• EXERCISE SET:
a. Translate this sentence from the forum post on gam and mgcv into Spanish: "A colleague told me he does not go above 10% of the number of points."
b. In the forum post on gam and mgcv, list every command typed after the ">" prompt.
c. Write the next part of the forum post on gam and mgcv, starting right after its final line.

• SOURCE PASSAGE:

OK, I think I understand better but still have two points to clarify.
The first one is about the number of df. I think those who replied on
this objected to the way I chose df, not the fact that I would run a
model with 7.4 df per se. If I read you correctly, I artificially
reduce my p-value by using the estimated df found in a mgcv gam model
into another model where I fix df. This is fine, I am quite willing
not to run a second model with a fixed df and instead tell my readers
that my model is "marginally significant" with a p-value of 0.03.
This being said, do you know of guidelines for choosing df? A
colleague told me he does not go above 10% of the number of points.
Should I be concerned when mgcv estimates 7.4 df for 34 points? Note
that for this particular model P < 1e-16, and P is also very small if
I fix df to either 4 or 7.
My second point is the difference between models fitted by packages
gam and mgcv. Sure, some of you have said "different algorithms". And
when I specify dfs, shouldn't P-values be very similar for the 2
packages? If not, what does it say of the confidence we can have in
the models?
I draw your attention to this exampl: I obtained P-values of 0.50 and
0.03 with packages gam and mgcv respectively:
> library(gam)
Loading required package: splines
> data(kyphosis)
> kyp1 <- gam(Kyphosis ~ s(Number, 3), family=binomial, data=kyphosis)
> summary.gam(kyp1)
Call: gam(formula = Kyphosis ~ s(Number, 3), family = binomial, data
= kyphosis)
Deviance Residuals:
Min 1Q Median 3Q Max
-1.3646 -0.6233 -0.4853 -0.3133 2.0965
(Dispersion Parameter for binomial family taken to be 1)
Null Deviance: 83.2345 on 80 degrees of freedom
Residual Deviance: 71.9973 on 76.9999 degrees of freedom
AIC: 79.9976
Number of Local Scoring Iterations: 7
DF for Terms and Chi-squares for Nonparametric Effects
Df Npar Df Npar Chisq P(Chi)
(Intercept) 1
s(Number, 3) 1 2 1.37149 0.50375
> detach(package:gam)
> library(mgcv)

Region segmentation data
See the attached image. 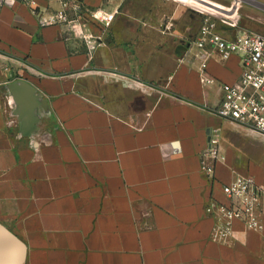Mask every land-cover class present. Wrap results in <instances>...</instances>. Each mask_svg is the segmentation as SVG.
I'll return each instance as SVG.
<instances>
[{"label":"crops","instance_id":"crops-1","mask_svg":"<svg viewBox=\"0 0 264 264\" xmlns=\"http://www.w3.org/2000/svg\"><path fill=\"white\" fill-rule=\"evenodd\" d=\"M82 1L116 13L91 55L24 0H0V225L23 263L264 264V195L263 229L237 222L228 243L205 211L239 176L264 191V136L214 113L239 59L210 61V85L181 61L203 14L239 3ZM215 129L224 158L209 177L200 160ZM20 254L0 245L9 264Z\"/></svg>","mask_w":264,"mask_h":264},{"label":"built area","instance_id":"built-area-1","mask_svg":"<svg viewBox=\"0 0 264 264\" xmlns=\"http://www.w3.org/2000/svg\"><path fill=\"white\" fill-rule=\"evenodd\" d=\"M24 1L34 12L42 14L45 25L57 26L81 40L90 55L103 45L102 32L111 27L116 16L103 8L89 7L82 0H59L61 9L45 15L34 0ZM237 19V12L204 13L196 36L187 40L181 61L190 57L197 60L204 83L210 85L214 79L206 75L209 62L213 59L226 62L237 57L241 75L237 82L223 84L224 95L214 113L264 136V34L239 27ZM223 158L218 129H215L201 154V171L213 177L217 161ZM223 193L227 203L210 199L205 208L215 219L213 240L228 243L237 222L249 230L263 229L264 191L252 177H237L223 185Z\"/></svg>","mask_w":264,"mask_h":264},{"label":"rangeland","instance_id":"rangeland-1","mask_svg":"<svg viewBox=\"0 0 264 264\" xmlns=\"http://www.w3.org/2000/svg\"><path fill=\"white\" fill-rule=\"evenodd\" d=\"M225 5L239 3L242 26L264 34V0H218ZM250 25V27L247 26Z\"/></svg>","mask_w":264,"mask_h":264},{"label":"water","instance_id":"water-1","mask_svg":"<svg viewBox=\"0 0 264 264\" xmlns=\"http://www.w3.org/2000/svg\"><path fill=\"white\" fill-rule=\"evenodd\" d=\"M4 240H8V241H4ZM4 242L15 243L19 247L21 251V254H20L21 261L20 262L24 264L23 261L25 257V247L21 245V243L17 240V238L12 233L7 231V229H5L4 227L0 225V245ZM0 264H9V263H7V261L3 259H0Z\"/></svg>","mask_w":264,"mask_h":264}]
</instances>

--

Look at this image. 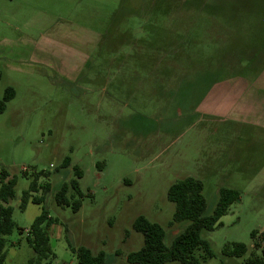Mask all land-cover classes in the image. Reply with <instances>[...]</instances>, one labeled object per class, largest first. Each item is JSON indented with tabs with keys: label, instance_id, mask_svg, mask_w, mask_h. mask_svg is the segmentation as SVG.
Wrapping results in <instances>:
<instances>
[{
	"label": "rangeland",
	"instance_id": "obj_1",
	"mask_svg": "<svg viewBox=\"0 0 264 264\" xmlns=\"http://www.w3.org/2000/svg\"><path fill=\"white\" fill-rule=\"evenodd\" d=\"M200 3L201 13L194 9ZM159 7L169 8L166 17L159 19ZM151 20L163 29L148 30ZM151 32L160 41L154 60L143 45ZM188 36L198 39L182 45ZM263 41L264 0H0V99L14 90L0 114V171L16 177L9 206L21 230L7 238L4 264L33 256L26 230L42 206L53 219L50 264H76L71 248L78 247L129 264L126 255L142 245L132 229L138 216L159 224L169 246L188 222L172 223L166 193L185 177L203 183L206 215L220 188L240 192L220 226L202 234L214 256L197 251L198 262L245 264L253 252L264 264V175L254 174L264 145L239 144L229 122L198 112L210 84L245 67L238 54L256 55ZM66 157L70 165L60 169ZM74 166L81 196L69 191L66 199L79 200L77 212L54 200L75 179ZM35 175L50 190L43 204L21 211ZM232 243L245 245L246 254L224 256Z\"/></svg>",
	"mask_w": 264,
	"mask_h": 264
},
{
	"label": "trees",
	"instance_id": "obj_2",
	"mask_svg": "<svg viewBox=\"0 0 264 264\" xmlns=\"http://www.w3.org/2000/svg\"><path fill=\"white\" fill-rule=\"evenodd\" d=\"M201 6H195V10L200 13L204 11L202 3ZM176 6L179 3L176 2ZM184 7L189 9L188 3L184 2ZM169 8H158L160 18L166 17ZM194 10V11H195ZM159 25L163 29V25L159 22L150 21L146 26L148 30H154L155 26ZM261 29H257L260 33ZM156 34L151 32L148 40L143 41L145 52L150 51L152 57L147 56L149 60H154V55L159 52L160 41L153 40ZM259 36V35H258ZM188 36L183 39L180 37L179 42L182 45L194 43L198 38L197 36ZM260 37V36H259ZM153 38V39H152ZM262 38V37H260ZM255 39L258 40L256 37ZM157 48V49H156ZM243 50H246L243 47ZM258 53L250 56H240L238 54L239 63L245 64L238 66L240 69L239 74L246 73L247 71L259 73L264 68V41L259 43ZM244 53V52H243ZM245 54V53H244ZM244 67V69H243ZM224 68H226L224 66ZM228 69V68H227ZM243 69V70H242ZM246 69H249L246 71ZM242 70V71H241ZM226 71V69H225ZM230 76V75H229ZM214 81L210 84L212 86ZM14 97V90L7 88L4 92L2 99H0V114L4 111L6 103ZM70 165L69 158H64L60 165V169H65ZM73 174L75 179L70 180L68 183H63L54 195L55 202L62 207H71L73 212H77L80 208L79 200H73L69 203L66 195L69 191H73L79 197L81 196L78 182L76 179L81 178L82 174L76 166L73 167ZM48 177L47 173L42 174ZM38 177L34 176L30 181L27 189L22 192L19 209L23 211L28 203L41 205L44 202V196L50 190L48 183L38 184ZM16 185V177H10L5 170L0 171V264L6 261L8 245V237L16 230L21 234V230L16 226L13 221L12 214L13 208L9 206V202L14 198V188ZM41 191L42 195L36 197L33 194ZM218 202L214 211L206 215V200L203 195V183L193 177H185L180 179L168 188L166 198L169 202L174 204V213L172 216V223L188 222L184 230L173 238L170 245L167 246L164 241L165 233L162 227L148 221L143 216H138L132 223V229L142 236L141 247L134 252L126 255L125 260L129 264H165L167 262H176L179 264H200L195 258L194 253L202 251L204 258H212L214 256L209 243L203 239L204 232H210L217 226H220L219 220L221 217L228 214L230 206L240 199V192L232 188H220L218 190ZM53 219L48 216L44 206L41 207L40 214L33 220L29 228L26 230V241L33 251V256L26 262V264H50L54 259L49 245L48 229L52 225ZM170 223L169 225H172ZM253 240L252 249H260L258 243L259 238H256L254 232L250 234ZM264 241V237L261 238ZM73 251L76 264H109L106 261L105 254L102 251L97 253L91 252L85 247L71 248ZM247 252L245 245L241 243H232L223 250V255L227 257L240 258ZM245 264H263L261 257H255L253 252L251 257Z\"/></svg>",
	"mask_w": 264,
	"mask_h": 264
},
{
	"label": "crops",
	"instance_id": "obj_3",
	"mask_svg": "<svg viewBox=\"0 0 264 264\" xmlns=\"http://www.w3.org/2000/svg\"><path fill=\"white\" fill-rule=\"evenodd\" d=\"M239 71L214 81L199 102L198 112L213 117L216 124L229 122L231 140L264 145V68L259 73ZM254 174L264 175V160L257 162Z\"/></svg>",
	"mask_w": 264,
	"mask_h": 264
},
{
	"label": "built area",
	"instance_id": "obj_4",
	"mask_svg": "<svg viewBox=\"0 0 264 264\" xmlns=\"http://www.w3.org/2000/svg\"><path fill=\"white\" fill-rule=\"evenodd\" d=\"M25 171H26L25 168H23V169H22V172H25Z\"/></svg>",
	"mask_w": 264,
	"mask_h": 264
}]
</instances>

* * *

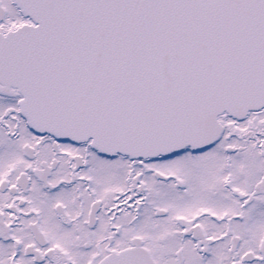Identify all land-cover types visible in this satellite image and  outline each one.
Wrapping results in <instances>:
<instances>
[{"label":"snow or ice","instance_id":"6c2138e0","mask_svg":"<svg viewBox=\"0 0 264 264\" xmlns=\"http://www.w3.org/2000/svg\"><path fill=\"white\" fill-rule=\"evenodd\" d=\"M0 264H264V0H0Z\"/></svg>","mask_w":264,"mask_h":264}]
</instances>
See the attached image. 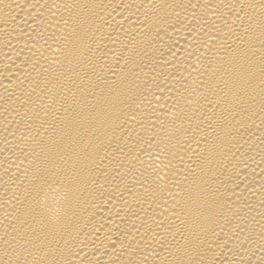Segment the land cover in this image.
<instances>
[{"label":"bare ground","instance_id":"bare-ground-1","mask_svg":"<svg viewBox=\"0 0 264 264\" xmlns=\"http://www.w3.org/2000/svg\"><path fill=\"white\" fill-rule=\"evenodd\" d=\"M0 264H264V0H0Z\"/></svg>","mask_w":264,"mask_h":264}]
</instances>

• ANSWERS BELOW:
a. Un colega me dijo que él no supera el 10 % del número de puntos.

b.
- library(gam)
- data(kyphosis)
- kyp1 <- gam(Kyphosis ~ s(Number, 3), family=binomial, data=kyphosis)
- summary.gam(kyp1)
- detach(package:gam)
- library(mgcv)

c.
This is mgcv 1.3-7
> kyp2 <- gam(Kyphosis ~ s(Number, k=4, fx=T), family=binomial,
data=kyphosis)
> summary.gam(kyp2)
Family: binomial
Link function: logit
Formula:
Kyphosis ~ s(Number, k = 4, fx = T)
Parametric coefficients:
Estimate Std. Error z value Pr(>|z|)
(Intercept) -1.5504 0.3342 -4.64 3.49e-06 ***
---
Signif. codes: 0 *** 0.001 ** 0.01 * 0.05 . 0.1 1
Approximate significance of smooth terms:
edf Est.rank Chi.sq p-value
s(Number) 3 3 8.898 0.0307 *
---
Signif. codes: 0 *** 0.001 ** 0.01 * 0.05 . 0.1 1
R-sq.(adj) = 0.101 Deviance explained = 12.5%
UBRE score = 0.075202 Scale est. = 1 n = 81
> kyp2$deviance
[1] 72.85893
> kyp2$null.deviance
[1] 83.23447
> kyp2$df.null
[1] 80
> kyp2$df.residual
[1] 77
How can we explain this huge difference?
Denis
> Le 05-09-29 06:00, r-help-request at stat.math.ethz.ch a crit :
>
> De : Henric Nilsson <henric.nilsson at statisticon.se>
> Date : 29 septembre 2005 03:55:19 HAE
> : ym at climpact.com
> Cc : r-help at stat.math.ethz.ch
> Objet : Rp : [R] p-level in packages mgcv and gam
> Rpondre : Henric Nilsson <henric.nilsson at statisticon.se>
>
>
> Yves Magliulo said the following on 2005-09-28 17:05:
>
>> hi,
>> i'll try to help you, i send a mail about this subject last
>> week... and
>> i did not have any response...
>> I'm using gam from package mgcv. 1)
>> How to interpret the significance of smooth terms is hard for me to
>> understand perfectly : using UBRE, you fix df. p-value are
>> estimated by chi-sq distribution using GCV, the best df are
>> estimated by GAM. (that's what i want) and
>> p-values
>
>
> This is not correct. The df are estimated in both cases (i.e. UBRE
> and GCV), but the scale parameter is fixed in the UBRE case. Hence,
> by default UBRE is used for family = binomial or poisson since the
> scale parameter is assumed to be 1. Similarly, GCV is the default
> for family = gaussian since we most often want the scale (usually
> denoted sigma^2) to be estimated.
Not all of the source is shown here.